The department did four pieces for the Winter Fine Arts Festival, “On Stage from Home,” and a virtual “Musical Theatre Tribute.”
Bishop says she’s not a tech or computer type, but had the help of many savvy people around her — “like Kristen Samek, our tech theater director, and many super student technicians.”
With COVID numbers improving in June, and before the current uptick, they produced an in-person show, “Our Place,” a one-act comedy by Terry Gabbard. “We just decided to go for it.”
Are there any special challenges in teaching theater at the high school level?
“Youth and inexperience sometimes keep high school students from interpreting mature and complex characters easily,” she said. “However, usually their desire, intellect and discipline allow them to meet those challenges pretty well.”
If a student is insecure or lacks confidence, Bishop encourages risk-taking. “I want them to have fun experimenting.”
She enjoys her students’ sense of community.

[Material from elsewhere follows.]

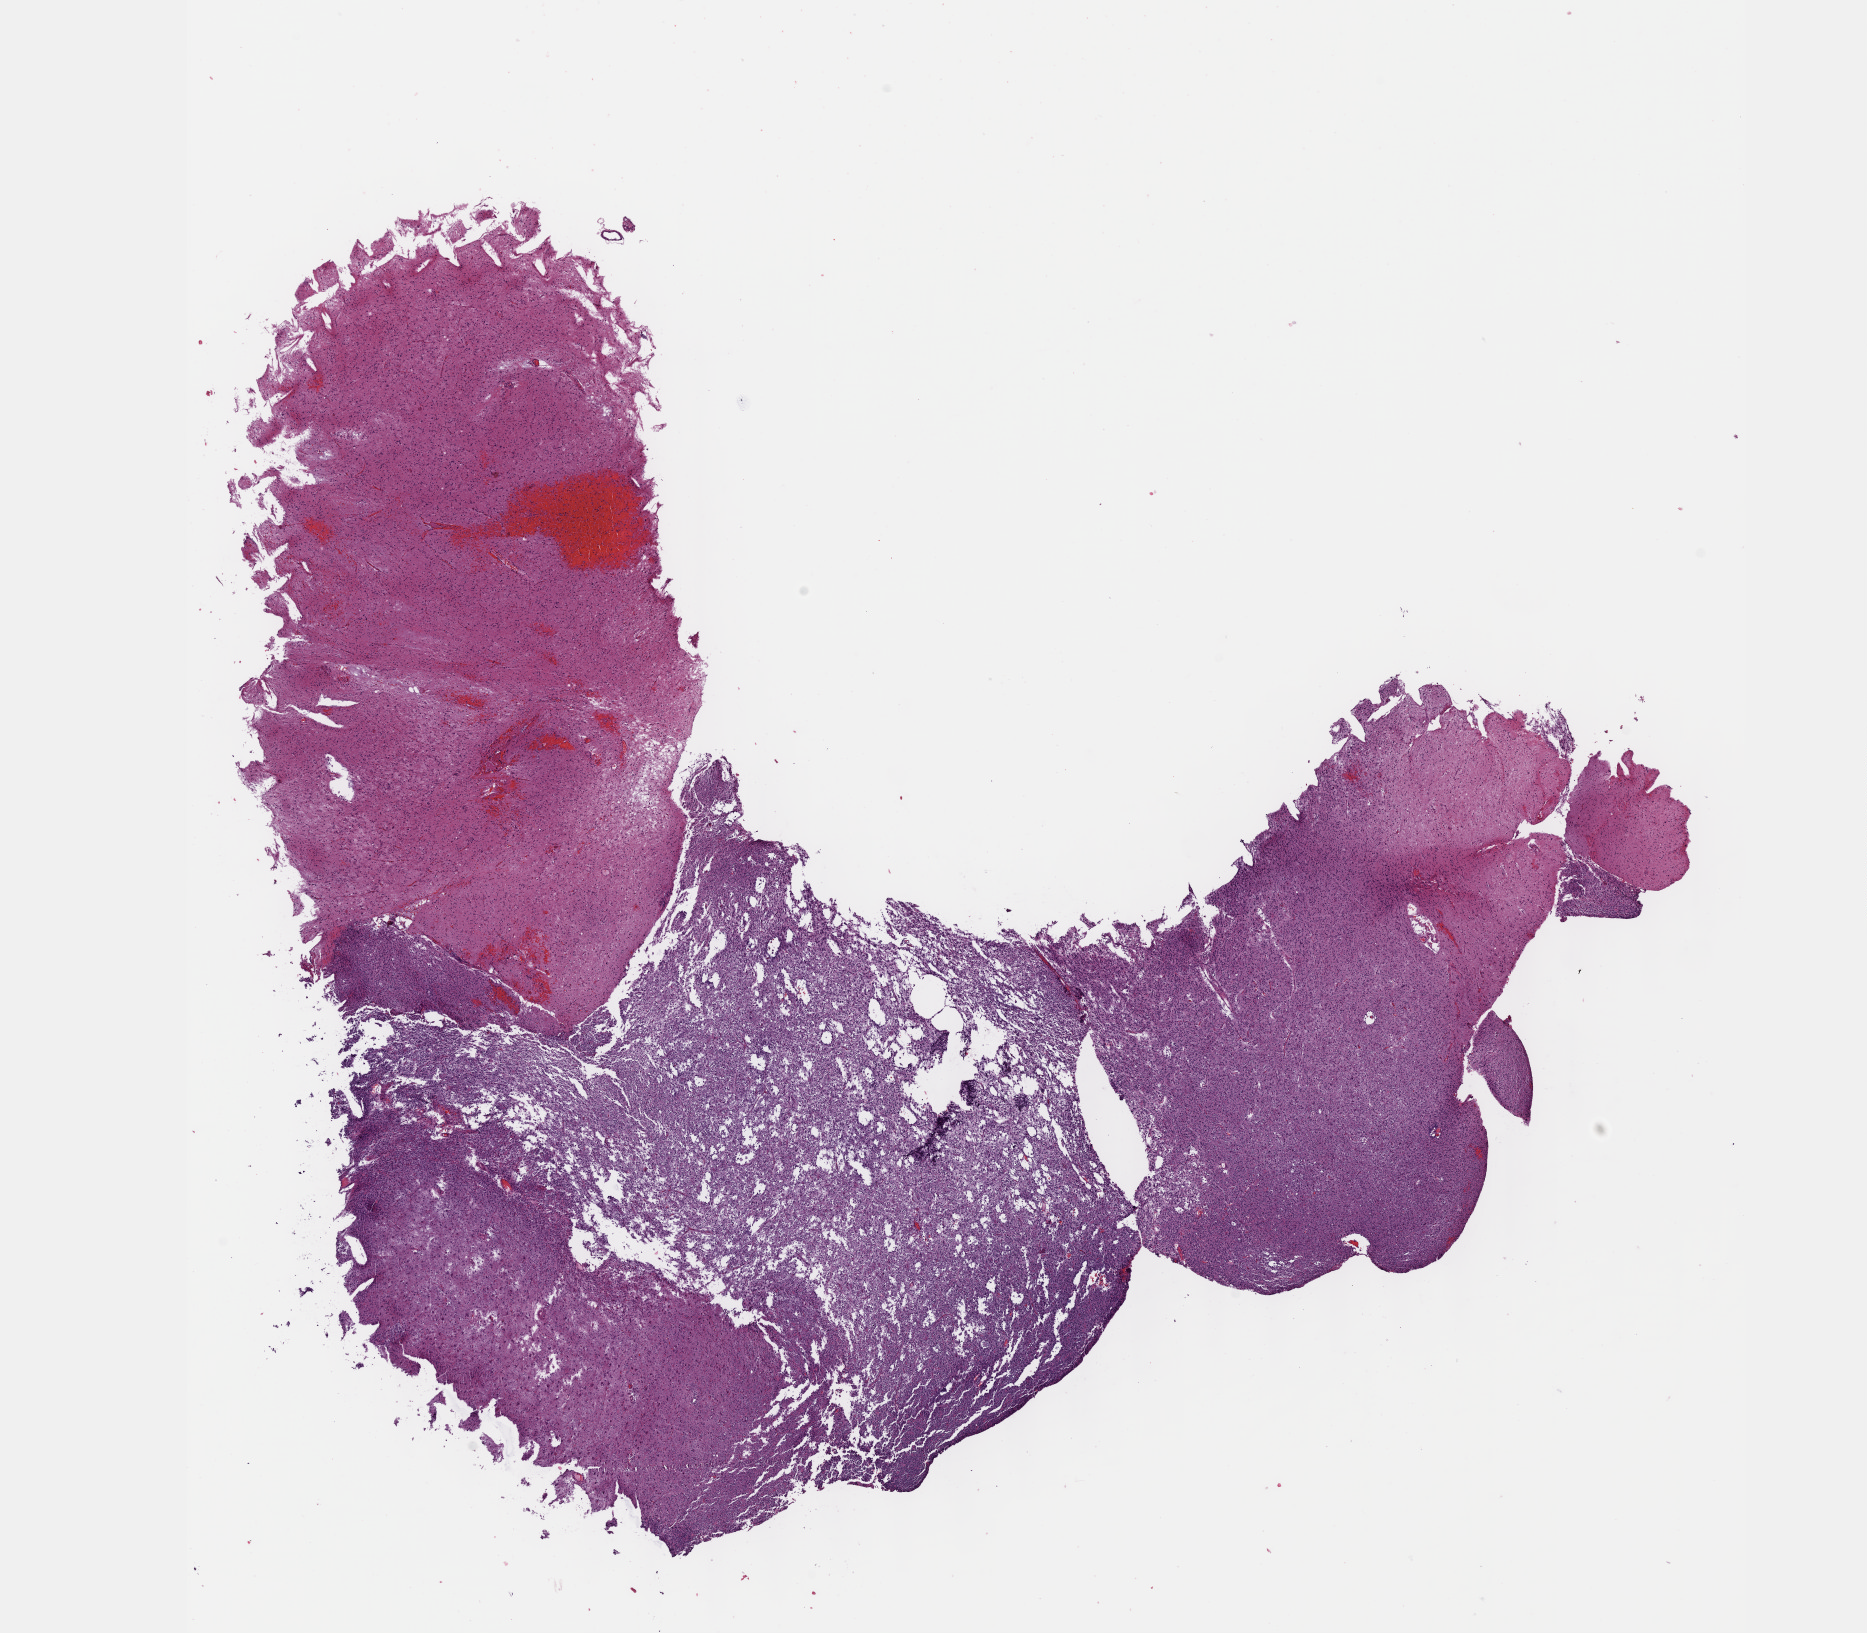
Digitized H&E-stained tissue section (whole slide) — a low-resolution overview of the entire scanned area, about 15.1 x 13.2 mm. FFPE section. Primary tumour sample from the brain. Male patient; age at initial diagnosis 60 years. Histologic grade: G3 (poorly differentiated).
Diagnosis: Oligodendroglioma, anaplastic (cerebrum).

“I like their engagement in fun and ownership of their own creative work,” she said. “I love watching them become stronger leaders over the four years.”
Classes are now under way at Ashland High, and the curtain rises Oct. 4 on the theater department’s first show, “Back to the Theatre Night,” with students from all classes performing.
The first musical, set for Nov. 12-21, will be either “Bright Star,” written and composed by Steve Martin and Edie Brickell, or “Cinderella,” a hip, modern take produced on Broadway in 2013.
“Which musical we decide to do depends on the casting,” Bishop said. A decision will be made after Bishop meets this year’s drama students.
“School on Zoom for a year was hard on so many students,” Bishop said, “a year without the fun of mingling with their pals and acting in major productions on stage. But they will overcome.”